I suspect that in your opinion, there is nothing a LEO could do that would amount to a firing offense. Genocide would just be all in a days work.
He would have in heartbeat (he's a doctor), but he sleeps like a log. He didn't hear her knock.
She didn't die and he didn't ignore her. He was asleep. Perhaps the cops should have attended to her instead of assaulting innocent people.
The headbanging and the knee to the back are what the plaintiff claims.
I'm sure there is another side to the story - a side which may be potentially less lucrative for the plaintiff.
The cuffing is part of a stop-and-hold which may or may not be for probable cause.

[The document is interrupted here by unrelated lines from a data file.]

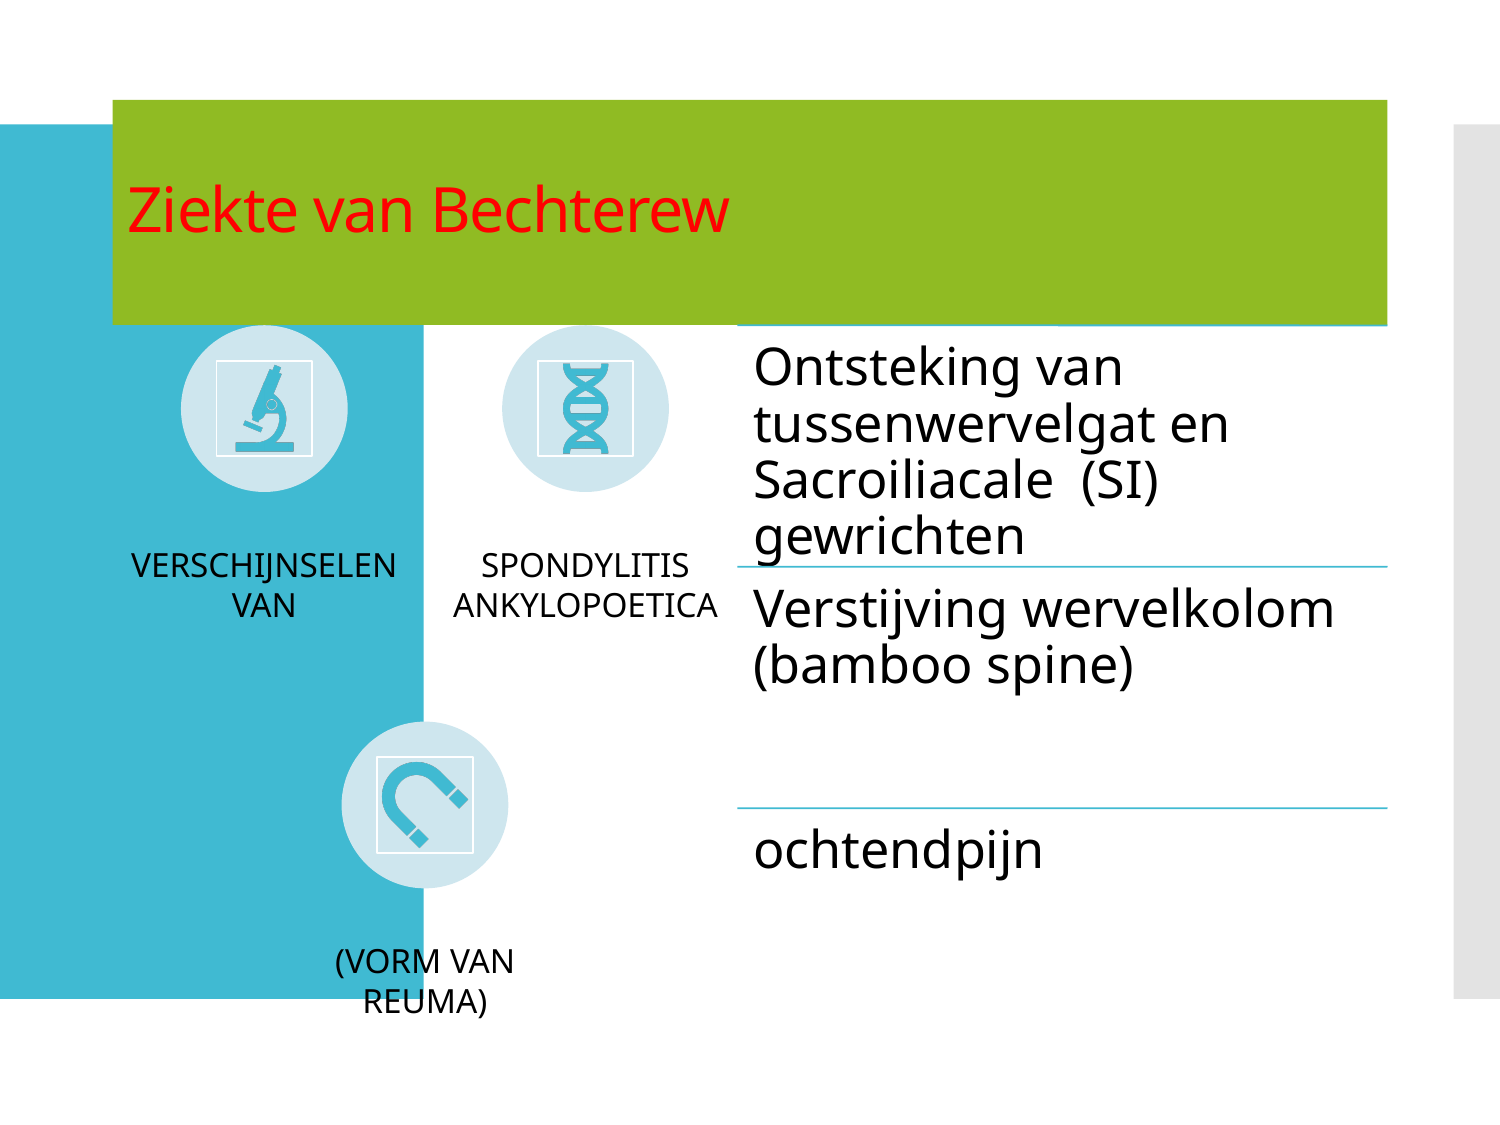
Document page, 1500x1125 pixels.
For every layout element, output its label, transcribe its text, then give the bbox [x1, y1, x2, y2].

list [737, 324, 1388, 1051]
title Ziekte van Bechterew [112, 99, 1388, 324]
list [112, 324, 737, 1051]
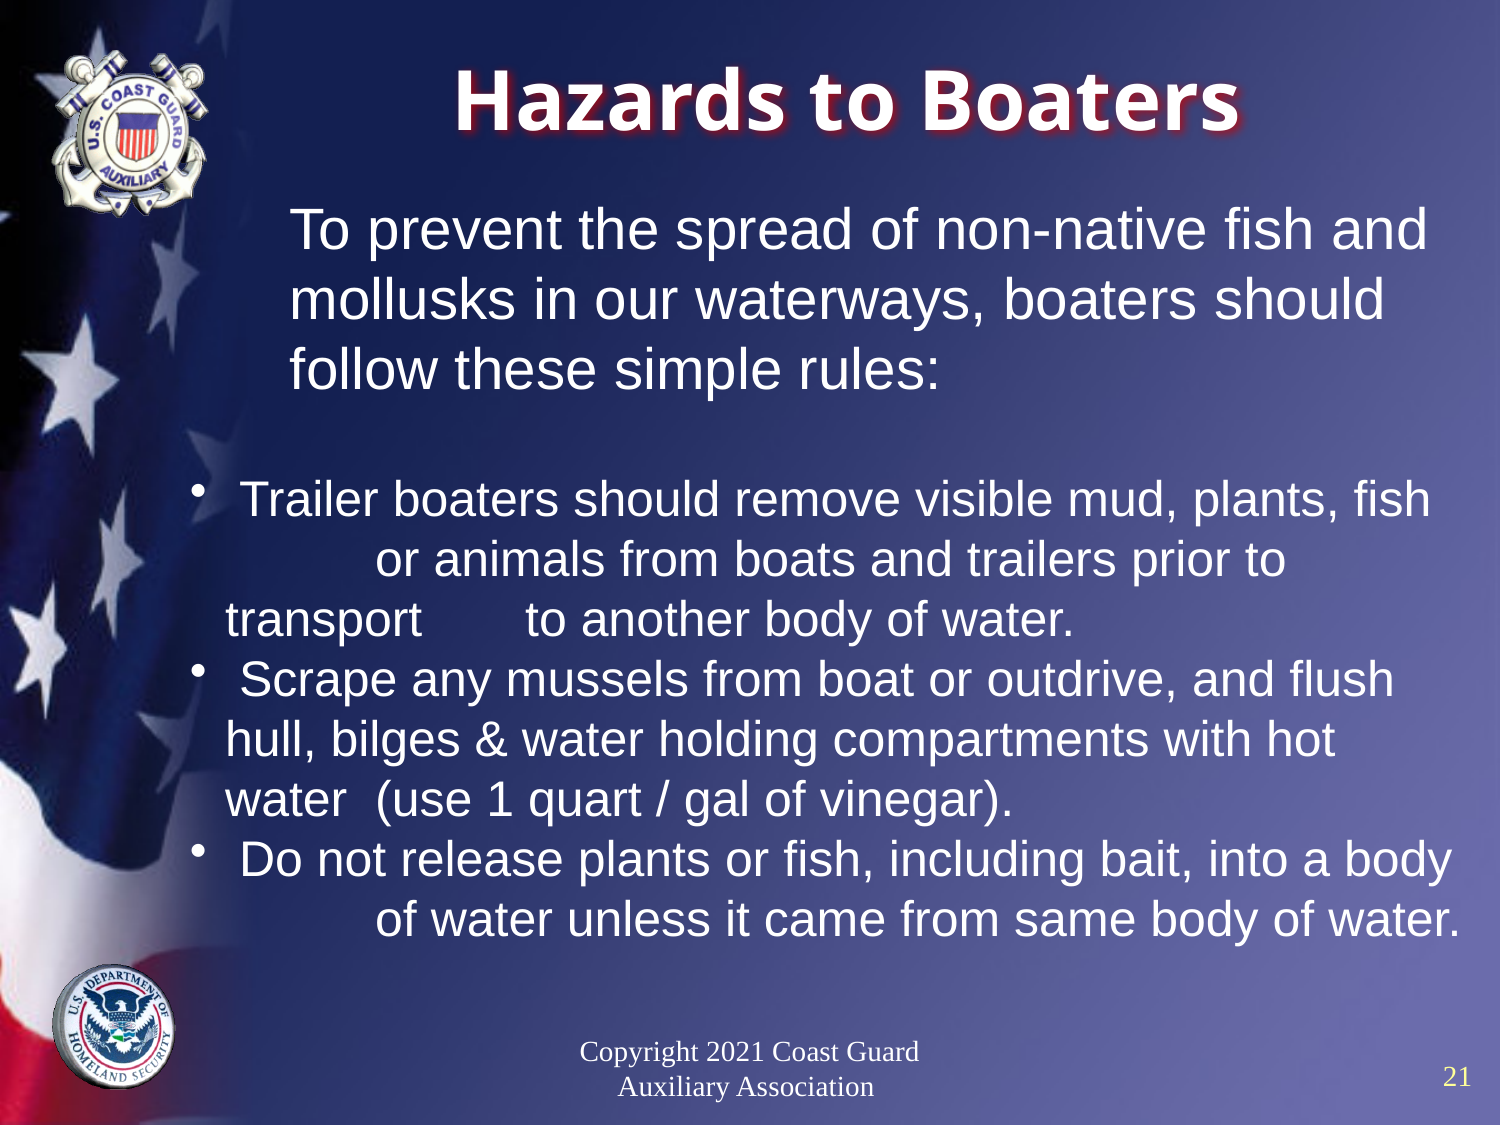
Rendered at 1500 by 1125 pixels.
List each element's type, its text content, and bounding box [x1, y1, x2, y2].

text_box Trailer boaters should remove visible mud, plants, fish or animals from boats and trailers prior to transport to another body of water. Scrape any mussels from boat or outdrive, and flush hull, bilges & water holding compartments with hot water (use 1 quart / gal of vinegar). Do not release plants or fish, including bait, into a body of water unless it came from same body of water. [174, 459, 1488, 954]
title Hazards to Boaters [171, 10, 1500, 184]
slide_number 21 [1175, 1050, 1488, 1125]
text_box To prevent the spread of non-native fish and mollusks in our waterways, boaters should follow these simple rules: [274, 194, 1463, 409]
footer Copyright 2021 Coast Guard Auxiliary Association [512, 1025, 988, 1100]
picture [0, 0, 1500, 1125]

“So whose door did they come crashing through? Dad’s. They threw him off the bed and handcuffed him.”
They probably thought he would be the safest one for them to arrest. Safe meaning he wouldn’t fight back.
Um, a cuffing is an arrest (he's not free to leave). Probable cause is the lowest standard under which an arrest may be made.
I understand that your stock in trade is hyperbole - but do you really think that people reading this thread can't tell the difference between telling someone to "stop acting" and eliminating a race of people?
Clearly you aren't interested in a serious discussion - you're engaging in the rhetorical equivalent of foaming at the mouth.
Oh, my.
I think it is a libertarian thing wherein authority is construed as an unnecessary evil. I believe it has something to do with premature weaning. LMAO.
It always freaks me out in these kind of threads that there are as many people on a conservative forum willing to jump on any chance to malign the police. You get a one-sided story from a guy that has filed a lawsuit and a part of the fringe element around here goes wackadoodle over it.
Jackbooted thugs.
You mean the victim? Since the assault caused a heart attack, it’s not hard to believe the victim in this case.
Either way you want to describe it, probable cause is the standard.
It's sort of unrelated, but jump over to the Cato Institutes's No-Knock Raid Map. Scads of examples of why we should be suspicious of police.
Dude. YOU said the arrest didn't have to be for probable cause (#208). I said it did.
A car not matching the description of the one you're looking for doesn't seem like proable cause to me. Does it to you?
Just because the plaintiff, his attorney and you all want to celebrate his supposed victimhood, doesn;t mean that it is established.
Since the assault caused a heart attack, its not hard to believe the victim in this case.
Whether or not he had a "heart attack" isn't established, either. For all we know he had a panic attack and when he went to the hospital they discovered an undiagnosed cardiac condition and scheduled him for surgery weeks later.
You make a ton of assumptions here with nothing in the way of established fact to back it up.